All Those Things Done and Never Done


I was thinking today that Leif did more in his 33 years than many people ever get to experience in a full lifetime. He lived in four countries, a US Commonwealth (Puerto Rico) and six states. He traveled in many more countries and states, served his country in the army, played musical instruments, starred in a musical, flew in airplanes, built his own computer, owned cars, a truck and motorcycles, was in love probably four times, was married and divorced. He worked at at least nine different jobs. He visited castles and cathedrals, watched performances ranging from Japanese Yabusame (archery) to hula dancing. He swam at beaches from Thailand and Japan to Jamaica and Italy. He went on two Caribbean cruises and attended three family reunions. He was an uncle. He had a college degree. He was a member of the SCA and fought in medieval armor. He was a SCUBA diver, had a black belt in judo.

There are so many more things, so many details of his life I could enumerate, so much he experienced. But in the end, did he feel his world was shrinking? So much of what he had experienced was either as a child with us, or and adult with us, or as an adult in the army. Then he circumscribed his life with debt and could no longer continue that kind of life.

But worse, so much of what he really wanted was out of reach. He never experienced years of a happy home life in a stable and loving marriage. He never had children. He never had a job or career that gave him satisfaction or a feeling of real achievement. The things that really matter to a man, he did not have.

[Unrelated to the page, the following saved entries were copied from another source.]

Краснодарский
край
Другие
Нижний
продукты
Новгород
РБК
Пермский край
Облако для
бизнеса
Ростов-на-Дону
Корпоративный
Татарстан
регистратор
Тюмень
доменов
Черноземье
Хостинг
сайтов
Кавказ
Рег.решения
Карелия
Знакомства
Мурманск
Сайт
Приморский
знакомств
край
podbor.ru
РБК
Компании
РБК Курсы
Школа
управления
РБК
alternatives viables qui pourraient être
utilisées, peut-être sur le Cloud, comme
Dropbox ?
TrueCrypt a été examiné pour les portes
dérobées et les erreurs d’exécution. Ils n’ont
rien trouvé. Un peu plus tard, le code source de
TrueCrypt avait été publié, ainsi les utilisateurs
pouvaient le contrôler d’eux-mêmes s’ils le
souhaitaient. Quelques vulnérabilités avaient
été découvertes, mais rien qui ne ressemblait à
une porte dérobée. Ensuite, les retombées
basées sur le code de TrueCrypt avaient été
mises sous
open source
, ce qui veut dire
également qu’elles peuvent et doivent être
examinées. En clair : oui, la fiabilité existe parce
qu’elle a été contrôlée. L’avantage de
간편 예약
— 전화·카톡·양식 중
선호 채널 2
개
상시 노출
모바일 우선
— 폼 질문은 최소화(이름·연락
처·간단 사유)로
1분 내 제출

We were able to give him a lot, but those things were out of our reach to give him, too. It's so sad to me that he never was able to find them, and sad that I will never hold a child of his in my arms.

Most of the photos I have of Leif are either happy, silly, contemplative, or sometimes, just absorbed in what he was doing or thoughtful. This photo is different. I wonder what he was thinking. There's a kind of sad and melancholy look about it, but maybe that's just my way of seeing it now, after his death. It was taken when we went to the "Big Island" of Hawaii for Christmas in 1985. He was almost eleven years old.

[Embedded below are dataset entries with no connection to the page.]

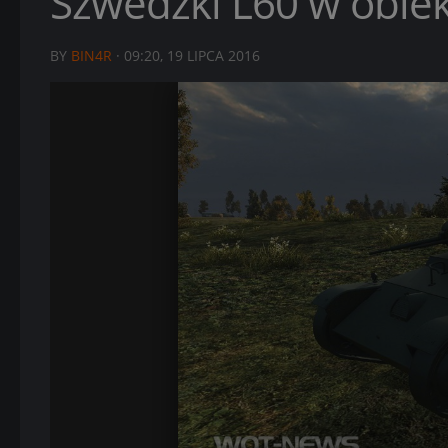
Szwedzki L60 w obie
BY
BIN4R
·
09:20, 19 LIPCA 2016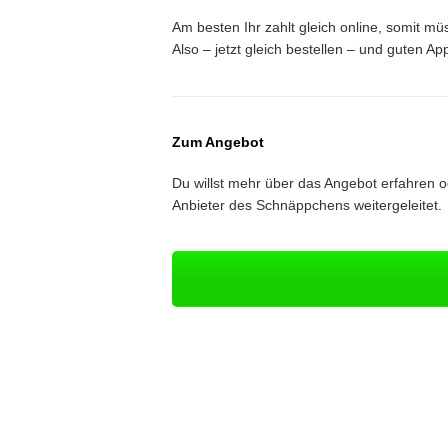
Am besten Ihr zahlt gleich online, somit mü
Also – jetzt gleich bestellen – und guten App
Zum Angebot
Du willst mehr über das Angebot erfahren 
Anbieter des Schnäppchens weitergeleitet.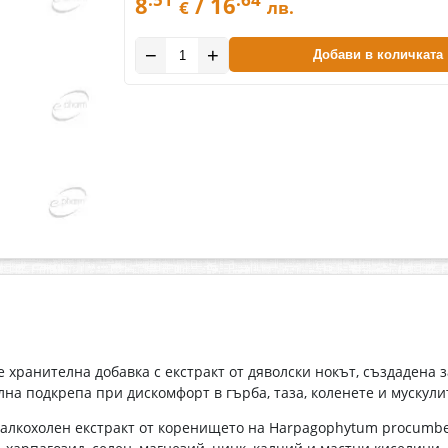
8
/ 16
€
лв.
−
+
Добави в количката
е хранителна добавка с екстракт от дяволски нокът, създадена
лна подкрепа при дискомфорт в гърба, таза, коленете и мускули
алкохолен екстракт от коренището на Harpagophytum procumbe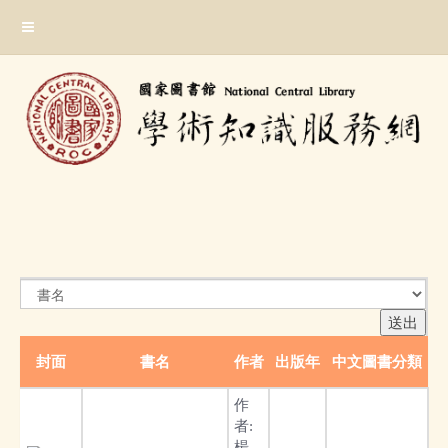
跳
:::
到
主
要
內
容
區
塊
:::
封面
書名
作者
出版年
中文圖書分類
作
者:
楊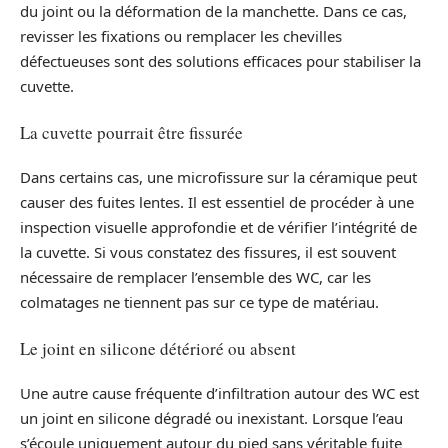
du joint ou la déformation de la manchette. Dans ce cas,
revisser les fixations ou remplacer les chevilles
défectueuses sont des solutions efficaces pour stabiliser la
cuvette.
La cuvette pourrait être fissurée
Dans certains cas, une microfissure sur la céramique peut
causer des fuites lentes. Il est essentiel de procéder à une
inspection visuelle approfondie et de vérifier l’intégrité de
la cuvette. Si vous constatez des fissures, il est souvent
nécessaire de remplacer l’ensemble des WC, car les
colmatages ne tiennent pas sur ce type de matériau.
Le joint en silicone détérioré ou absent
Une autre cause fréquente d’infiltration autour des WC est
un joint en silicone dégradé ou inexistant. Lorsque l’eau
s’écoule uniquement autour du pied sans véritable fuite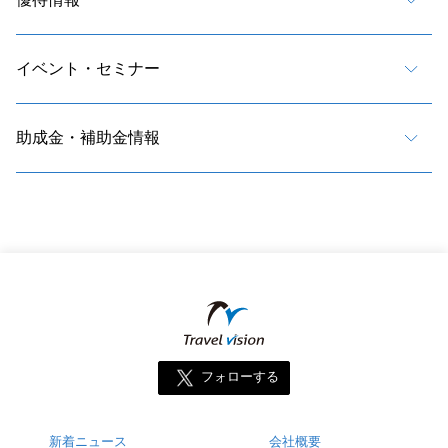
イベント・セミナー
助成金・補助金情報
フォローする
新着ニュース
会社概要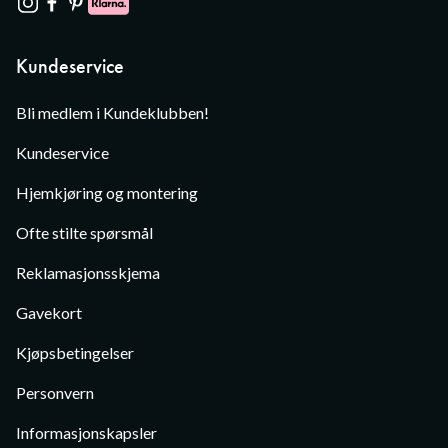
Kundeservice
Bli medlem i Kundeklubben!
Kundeservice
Hjemkjøring og montering
Ofte stilte spørsmål
Reklamasjonsskjema
Gavekort
Kjøpsbetingelser
Personvern
Informasjonskapsler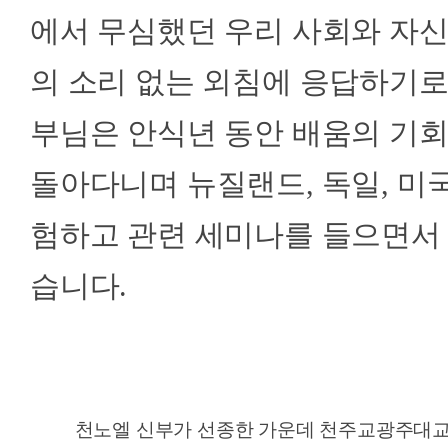
에서 무심했던 우리 사회와 자
의 소리 없는 외침에 응답하기로
부님은 안식년 동안 배움의 기회
돌아다니며 뉴질랜드, 독일, 미국
험하고 관련 세미나를 들으면서
습니다.
천노엘 신부가 선종한 가운데 천주교광주대교구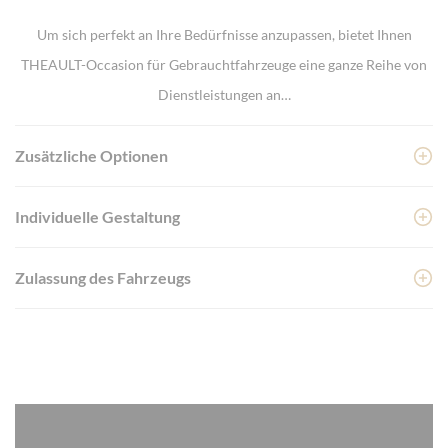
Um sich perfekt an Ihre Bedürfnisse anzupassen, bietet Ihnen
THEAULT-Occasion für Gebrauchtfahrzeuge eine ganze Reihe von
Dienstleistungen an…
Zusätzliche Optionen
Individuelle Gestaltung
Zulassung des Fahrzeugs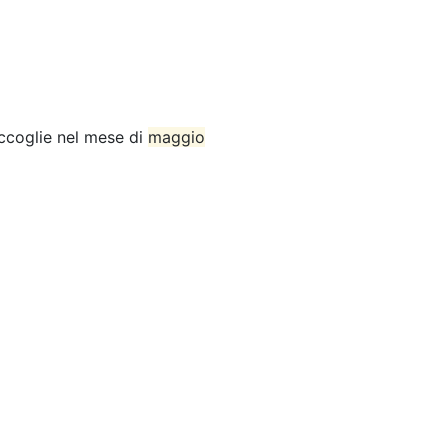
accoglie nel mese di
maggio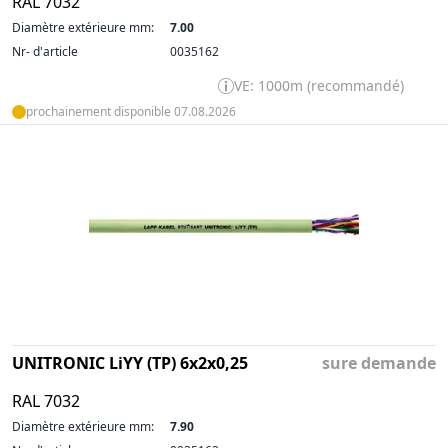
RAL 7032
Diamètre extérieure mm:
7.00
Nr- d'article
0035162
VE: 1000m (recommandé)
prochainement disponible 07.08.2026
UNITRONIC LiYY (TP) 6x2x0,25
sure demande
RAL 7032
Diamètre extérieure mm:
7.90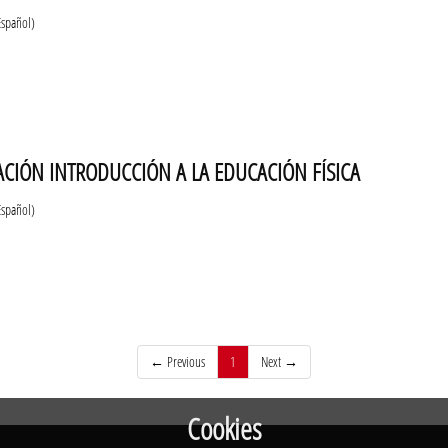
Español)
ACIÓN INTRODUCCIÓN A LA EDUCACIÓN FÍSICA
Español)
(current)
← Previous
1
Next →
Cookies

That was my idea because I was tired of hot weather for Christmas and wanted to feel a chill in the air. I wanted to see my breath. It was chilly enough for that at Kilauea Military Camp on the rim of the volcano. We had to wear jackets and we even had a fire in the fireplace in our lava rock cabin.

Peter Anthony's birthday is Christmas Day and he was turning 17. It didn't occur to us that no place would be open to get a good Christmas dinner in Hilo, which was closer than the tourist area at Kona. We drove around and around and finally found that although even Pizza Hut was closed, the International House of Pancakes was open, so we ended up there for our Christmas and Peter Anthony's birthday dinner. Not what we expected, but it makes a good story. Leif found that quite amusing, yet another of the many experiences in his life. Did he think they were over?